SECURITIES AND EXCHANGE COMMISSION

WASHINGTON, D.C. 20549

 

FORM 8-K

 

CURRENT REPORT

 

PURSUANT TO SECTION 13 OR 15(D) OF

THE SECURITIES EXCHANGE ACT OF 1934

 

Date of Report (Date of earliest event reported): October 22, 2020

 

AMMO, Inc.

(Exact Name of Registrant as Specified in Charter)

 

Delaware   001-13101   83-1950534
(State or other jurisdiction   (Commission   (IRS Employer
of Incorporation)   File Number)   Identification Number)

 

7681 E. Gray Rd.

Scottsdale, Arizona 85260

(Address of principal executive offices)

 

480-947-0001

(Registrant’s telephone number)

 

Check the appropriate box below if the Form 8-K filing is intended to simultaneously satisfy the filing obligation of the registrant under any of the following provisions:

 

[  ] Written communications pursuant to Rule 425 under the Securities Act (17 CFR 230.425)
   
[  ] Soliciting material pursuant to Rule 14a-12 under the Exchange Act (17 CFR 240.14a-12)
   
[  ] Pre-commencement communications pursuant to Rule 14d-2(b) under the Exchange Act (17 CFR 240.14d-2(b))
   
[  ] Pre-commencement communications pursuant to Rule 13e-4(c) under the Exchange Act (17 CFR 240.13e-4(c))

 

Securities registered pursuant to Section 12(b) of the Act:

 

Title of each class   Trading Symbol(s)   Name of each exchange on which registered
None   None   None

 

Indicate by check mark whether the registrant is an emerging growth company as defined in Rule 405 of the Securities Act of 1933 (§230.405 of this chapter) or Rule 12b-2 of the Securities Exchange Act of 1934 (§240.12b-2 of this chapter).

 

Emerging growth company [  ]

 

If an emerging growth company, indicate by check mark if the registrant has elected not to use the extended transition period for complying with any new or revised financial accounting standards provided pursuant to Section 13(a) of the Exchange Act. [  ]

 

 

 

   

 

 

AMMO, INC.

□ □ □ □ □ □ □

**Tasks**
a - According to the Form 8-K cover page, what is the date of the earliest event reported?
b - Name every rule listed in the checkbox provisions of the Form 8-K cover page whose filing obligation the filing might also satisfy.
c - Condense the Form 8-K cover page paragraph that begins "If an emerging growth company" into one shorter sentence that keeps its main facts.

□ □ □ □ □ □ □

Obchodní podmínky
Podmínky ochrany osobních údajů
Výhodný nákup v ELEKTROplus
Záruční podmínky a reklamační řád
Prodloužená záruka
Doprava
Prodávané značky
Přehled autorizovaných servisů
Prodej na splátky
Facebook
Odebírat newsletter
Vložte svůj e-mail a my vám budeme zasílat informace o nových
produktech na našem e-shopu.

□ □ □ □ □ □ □

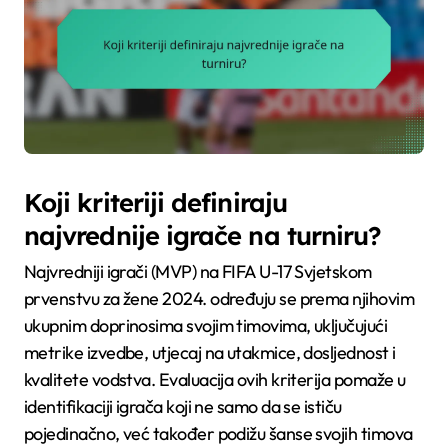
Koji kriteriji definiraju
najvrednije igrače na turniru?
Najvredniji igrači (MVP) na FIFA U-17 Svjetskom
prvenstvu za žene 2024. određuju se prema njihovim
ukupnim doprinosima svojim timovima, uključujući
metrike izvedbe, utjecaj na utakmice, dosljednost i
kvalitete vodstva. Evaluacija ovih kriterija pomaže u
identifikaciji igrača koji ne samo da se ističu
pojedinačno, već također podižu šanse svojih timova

□ □ □ □ □ □ □

**Solutions for each task**
a - October 22, 2020

b -
- Rule 425 under the Securities Act (17 CFR 230.425)
- Rule 14a-12 under the Exchange Act (17 CFR 240.14a-12)
- Rule 14d-2(b) under the Exchange Act (17 CFR 240.14d-2(b))
- Rule 13e-4(c) under the Exchange Act (17 CFR 240.13e-4(c))

c - An emerging growth company must check the box if it has chosen not to use the extended transition period, provided under Section 13(a) of the Exchange Act, for complying with new or revised financial accounting standards.